Autor: Barry Eichengreen

Profesor ekonomii na Uniwersytecie Kalifornijskim w Berkeley

Czy mamy do czynienia z dedolaryzacją?

W niniejszym artykule twierdzimy, że choć istnieją dowody na spadek udziału dolara w alokowanych rezerwach walutowych, doniesienia o upadku dolara jako dominującej globalnej waluty są mocno przesadzone. Czynnikami stojącymi za tym spadkiem są: potrzeba ingerencji banków centralnych w rynki walutowe oraz zmiany stóp procentowych, niewiele jest jednak dowodów świadczących o wpływie sankcji. W większości przypadków odchodzi się od dolara na rzecz nietradycyjnych walut rezerwowych.
Czy mamy do czynienia z dedolaryzacją?

(©Envato)

W ostatnim czasie często dyskutuje się o perspektywie utraty globalnej dominacji przez dolara amerykańskiego. „Dedolaryzacja jest faktem i rozwija się błyskawicznie” – tymi słowami rozpoczął się niedawny, szeroko udostępniany post wideo.  „Udział dolara spadł z 73 proc. (2001) do 55 proc. (2020).  A następnie z 55 proc. do 47 proc. od czasu nałożenia sankcji na Rosję. Obecnie dedolaryzacja przebiega dziesięć razy szybciej niż w dwóch poprzednich dekadach”.  Nagranie przyciągnęło uwagę samego Elona Muska, który napisał na Twitterze: „Jeśli wystarczająco często wykorzystuje się walutę jako broń, inne kraje w końcu przestają jej używać”.

Kwestia ta nie jest niczym nowym, jak zapewne wiedzą czytelnicy VoxEU (zob. np. Wyplosz 2020).  Aby odpowiedzieć na pytanie postawione w tytule, należy przeprowadzić trzeźwą analizę, zaczynając od faktów.  Udział dolara w alokowanych rezerwach walutowych w czwartym kwartale 2022 roku wynosił 58,4 proc., a nie 47 proc. Tak podaje najnowsza baza danych Międzynarodowego Funduszu Walutowego dotycząca koszyka walut oficjalnych rezerw walutowych (COFER – Currency Composition of Official Foreign Exchange Reserves).  Stan ten praktycznie nie uległ zmianie od czwartego kwartału roku 2021 (58,5 proc.), od ostatniego odczytu COFER przed nałożeniem sankcji na Rosję przez kraje G7.

=====

Treść polecenia 1 = Przepisz wiernie część tekstu o dedolaryzacji, zaczynając od słów „Kwestia ta nie” i kończąc na słowach „przez kraje G7.”.
Treść polecenia 2 = Wypisz wszystkie różne wartości procentowe udziału dolara podane w tekście o dedolaryzacji.

Podane informacje =
=====

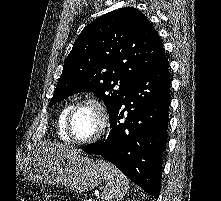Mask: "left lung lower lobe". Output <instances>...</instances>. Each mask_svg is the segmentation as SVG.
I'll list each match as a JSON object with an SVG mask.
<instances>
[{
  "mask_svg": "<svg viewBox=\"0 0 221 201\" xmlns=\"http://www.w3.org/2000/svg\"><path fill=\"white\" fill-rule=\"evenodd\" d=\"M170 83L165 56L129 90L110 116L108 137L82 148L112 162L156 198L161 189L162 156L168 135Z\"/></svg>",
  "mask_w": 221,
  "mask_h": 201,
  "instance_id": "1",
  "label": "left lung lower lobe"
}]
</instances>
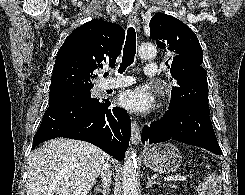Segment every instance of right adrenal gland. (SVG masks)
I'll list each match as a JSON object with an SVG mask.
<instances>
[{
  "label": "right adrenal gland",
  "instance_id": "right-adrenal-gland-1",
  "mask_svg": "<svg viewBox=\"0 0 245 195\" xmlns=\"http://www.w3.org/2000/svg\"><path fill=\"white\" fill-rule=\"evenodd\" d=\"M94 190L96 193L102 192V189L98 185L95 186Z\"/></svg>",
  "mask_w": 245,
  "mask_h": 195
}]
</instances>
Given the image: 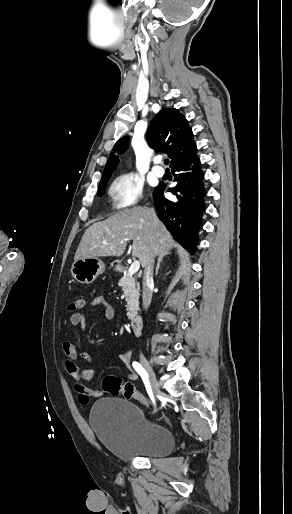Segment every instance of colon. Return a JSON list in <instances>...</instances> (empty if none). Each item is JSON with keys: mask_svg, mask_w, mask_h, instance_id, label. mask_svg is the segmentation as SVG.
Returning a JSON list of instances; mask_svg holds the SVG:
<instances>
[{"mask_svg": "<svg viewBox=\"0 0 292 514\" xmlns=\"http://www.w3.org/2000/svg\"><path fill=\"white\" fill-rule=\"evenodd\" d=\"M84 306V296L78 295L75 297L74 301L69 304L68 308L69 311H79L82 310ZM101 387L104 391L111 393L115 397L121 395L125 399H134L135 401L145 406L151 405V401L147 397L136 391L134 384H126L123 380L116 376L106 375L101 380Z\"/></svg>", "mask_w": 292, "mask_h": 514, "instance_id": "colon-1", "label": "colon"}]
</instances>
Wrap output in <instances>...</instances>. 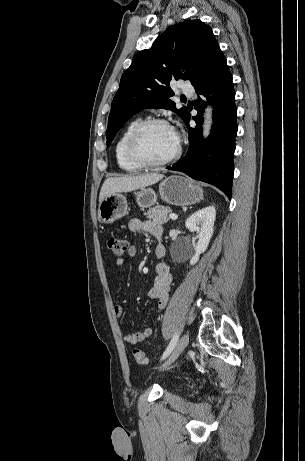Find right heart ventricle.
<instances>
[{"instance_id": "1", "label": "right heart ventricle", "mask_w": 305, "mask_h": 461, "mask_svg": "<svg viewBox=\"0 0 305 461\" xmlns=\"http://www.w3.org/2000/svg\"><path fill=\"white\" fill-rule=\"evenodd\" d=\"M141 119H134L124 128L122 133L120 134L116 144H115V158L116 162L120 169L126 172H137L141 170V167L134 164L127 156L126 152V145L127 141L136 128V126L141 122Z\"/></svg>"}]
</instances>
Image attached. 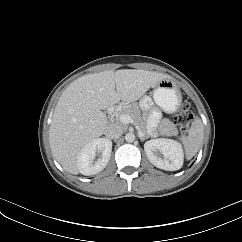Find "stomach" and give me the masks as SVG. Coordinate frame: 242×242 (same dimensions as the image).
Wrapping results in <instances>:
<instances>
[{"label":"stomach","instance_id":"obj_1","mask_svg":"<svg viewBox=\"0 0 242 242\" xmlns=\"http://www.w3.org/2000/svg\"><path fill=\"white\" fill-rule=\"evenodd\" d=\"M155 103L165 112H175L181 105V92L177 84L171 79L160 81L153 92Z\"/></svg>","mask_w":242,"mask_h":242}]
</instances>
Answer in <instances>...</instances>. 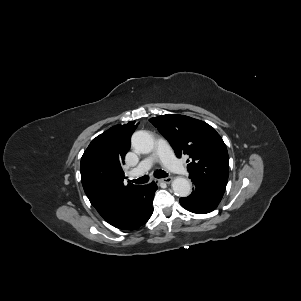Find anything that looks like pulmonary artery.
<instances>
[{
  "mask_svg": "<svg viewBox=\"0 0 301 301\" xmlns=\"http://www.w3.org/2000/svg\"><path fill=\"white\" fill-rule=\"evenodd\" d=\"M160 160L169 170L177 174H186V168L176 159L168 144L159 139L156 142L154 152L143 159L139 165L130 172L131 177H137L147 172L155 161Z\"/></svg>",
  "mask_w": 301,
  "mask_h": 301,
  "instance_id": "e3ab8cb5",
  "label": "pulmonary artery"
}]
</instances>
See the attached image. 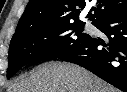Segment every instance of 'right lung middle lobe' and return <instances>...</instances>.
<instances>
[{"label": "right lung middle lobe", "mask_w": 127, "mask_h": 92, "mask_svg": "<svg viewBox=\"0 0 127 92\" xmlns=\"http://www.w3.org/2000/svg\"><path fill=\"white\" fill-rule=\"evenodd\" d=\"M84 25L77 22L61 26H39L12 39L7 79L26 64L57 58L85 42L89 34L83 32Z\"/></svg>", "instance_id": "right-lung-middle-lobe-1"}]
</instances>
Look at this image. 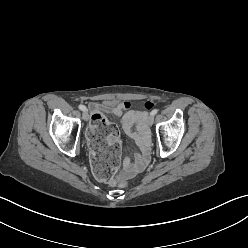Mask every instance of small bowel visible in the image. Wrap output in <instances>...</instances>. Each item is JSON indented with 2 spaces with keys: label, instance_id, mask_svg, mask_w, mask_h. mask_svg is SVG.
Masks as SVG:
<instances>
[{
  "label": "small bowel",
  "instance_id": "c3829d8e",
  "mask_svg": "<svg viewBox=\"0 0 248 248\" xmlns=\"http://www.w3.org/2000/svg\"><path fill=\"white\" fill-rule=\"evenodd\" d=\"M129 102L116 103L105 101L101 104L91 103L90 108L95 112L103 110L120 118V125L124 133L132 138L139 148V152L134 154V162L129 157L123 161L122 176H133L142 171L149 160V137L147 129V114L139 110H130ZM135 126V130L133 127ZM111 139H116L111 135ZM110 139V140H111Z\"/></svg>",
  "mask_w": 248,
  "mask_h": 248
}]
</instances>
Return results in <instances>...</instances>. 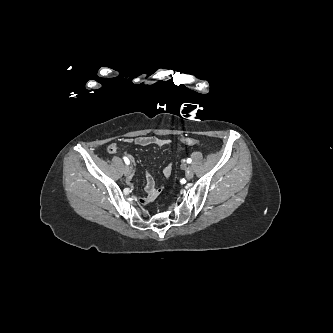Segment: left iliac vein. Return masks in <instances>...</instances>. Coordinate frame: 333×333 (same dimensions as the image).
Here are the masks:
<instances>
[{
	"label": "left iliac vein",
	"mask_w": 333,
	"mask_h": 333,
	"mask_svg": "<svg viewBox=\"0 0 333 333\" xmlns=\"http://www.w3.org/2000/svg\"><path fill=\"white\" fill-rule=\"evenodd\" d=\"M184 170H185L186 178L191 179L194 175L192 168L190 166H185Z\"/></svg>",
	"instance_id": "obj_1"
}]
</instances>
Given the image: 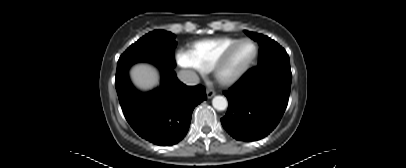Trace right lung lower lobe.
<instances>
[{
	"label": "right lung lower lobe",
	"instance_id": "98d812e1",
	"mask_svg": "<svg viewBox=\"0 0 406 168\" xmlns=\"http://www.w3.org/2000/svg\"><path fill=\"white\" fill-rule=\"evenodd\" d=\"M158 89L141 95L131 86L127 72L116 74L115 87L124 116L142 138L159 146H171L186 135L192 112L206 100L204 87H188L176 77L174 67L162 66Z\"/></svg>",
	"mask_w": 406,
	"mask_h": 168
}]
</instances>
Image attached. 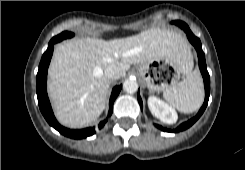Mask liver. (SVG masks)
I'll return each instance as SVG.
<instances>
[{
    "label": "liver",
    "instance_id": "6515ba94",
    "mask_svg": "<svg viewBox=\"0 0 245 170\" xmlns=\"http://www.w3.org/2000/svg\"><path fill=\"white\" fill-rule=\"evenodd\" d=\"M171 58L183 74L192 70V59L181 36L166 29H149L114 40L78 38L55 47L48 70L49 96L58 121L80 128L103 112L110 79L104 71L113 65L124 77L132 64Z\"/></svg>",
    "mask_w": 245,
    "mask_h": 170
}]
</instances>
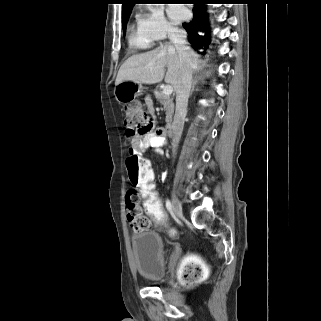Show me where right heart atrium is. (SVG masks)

=====

Pełna odpowiedź 1 =
Kwestia ta nie jest niczym nowym, jak zapewne wiedzą czytelnicy VoxEU (zob. np. Wyplosz 2020).  Aby odpowiedzieć na pytanie postawione w tytule, należy przeprowadzić trzeźwą analizę, zaczynając od faktów.  Udział dolara w alokowanych rezerwach walutowych w czwartym kwartale 2022 roku wynosił 58,4 proc., a nie 47 proc. Tak podaje najnowsza baza danych Międzynarodowego Funduszu Walutowego dotycząca koszyka walut oficjalnych rezerw walutowych (COFER – Currency Composition of Official Foreign Exchange Reserves).  Stan ten praktycznie nie uległ zmianie od czwartego kwartału roku 2021 (58,5 proc.), od ostatniego odczytu COFER przed nałożeniem sankcji na Rosję przez kraje G7.

Pełna odpowiedź 2 =
- 73 proc.
- 55 proc.
- 47 proc.
- 58,4 proc.
- 58,5 proc.